We will revise the discussion accordingly.
b) Reassessing Orco expression using a higher-resolution temporal sampling ({greater than or equal to}6 timepoints per 24 h).
We will add those experiments to the revised version of the manuscript (see our response to (2)).
c) Clarifying or revising the PTFL model to explicitly address how feedback would be achieved. Alternatively, the data may be more consistent with Orco conductance rhythms being regulated by post-translational mechanisms downstream of the canonical TTFL oscillator, as suggested by the Drosophila olfactory system literature.

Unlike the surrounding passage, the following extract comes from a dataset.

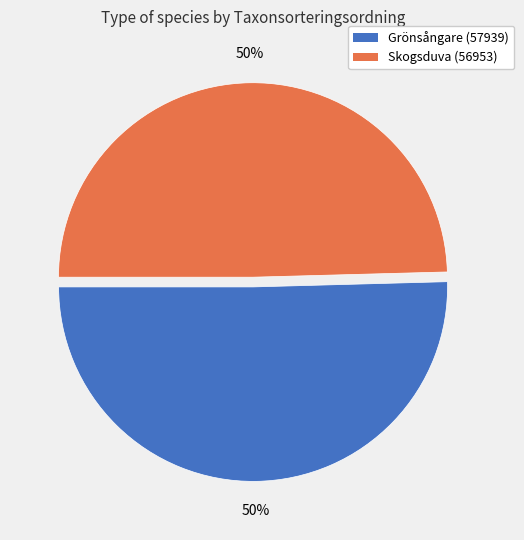

Combined, do Skogsduva (56953) and Grönsångare (57939) account for over 50%?

Yes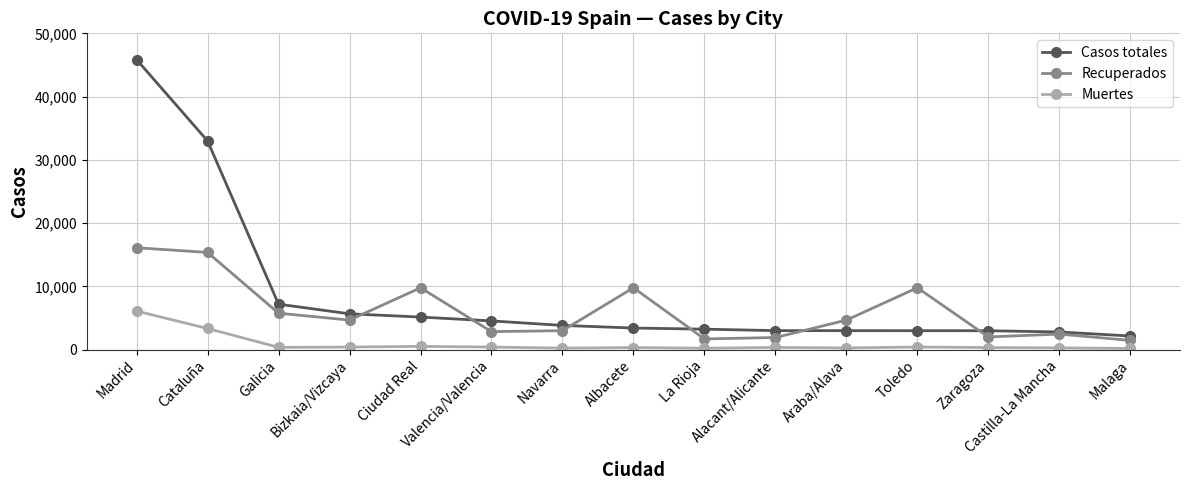

List the series in order of their peak value, highest first.

Casos totales, Recuperados, Muertes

We will revise the manuscript accordingly.
Minor weaknesses:
(1) The authors should compare the firing patterns of ORN neurons to the bursts, clusters, and packets of retinal efferent spikes reported in Liu JS and Passaglia CL (2011; JBR). By comparing measures in moths to measures in Limulus, the authors might be able to address the question: Is the daily firing pattern of ORN neurons likely a conserved feature of circadian control of sensory sensitivity?
We will revise the discussion accordingly.
(2) The methods need further details. For example, it is unclear if or how single neuron activity was discriminated and whether the results were compromised by the relatively large environmental fluctuations in temperature (21-27oC), humidity (35-60%), or other cues known to modulate spontaneous firing.
We will clarify the Methods section.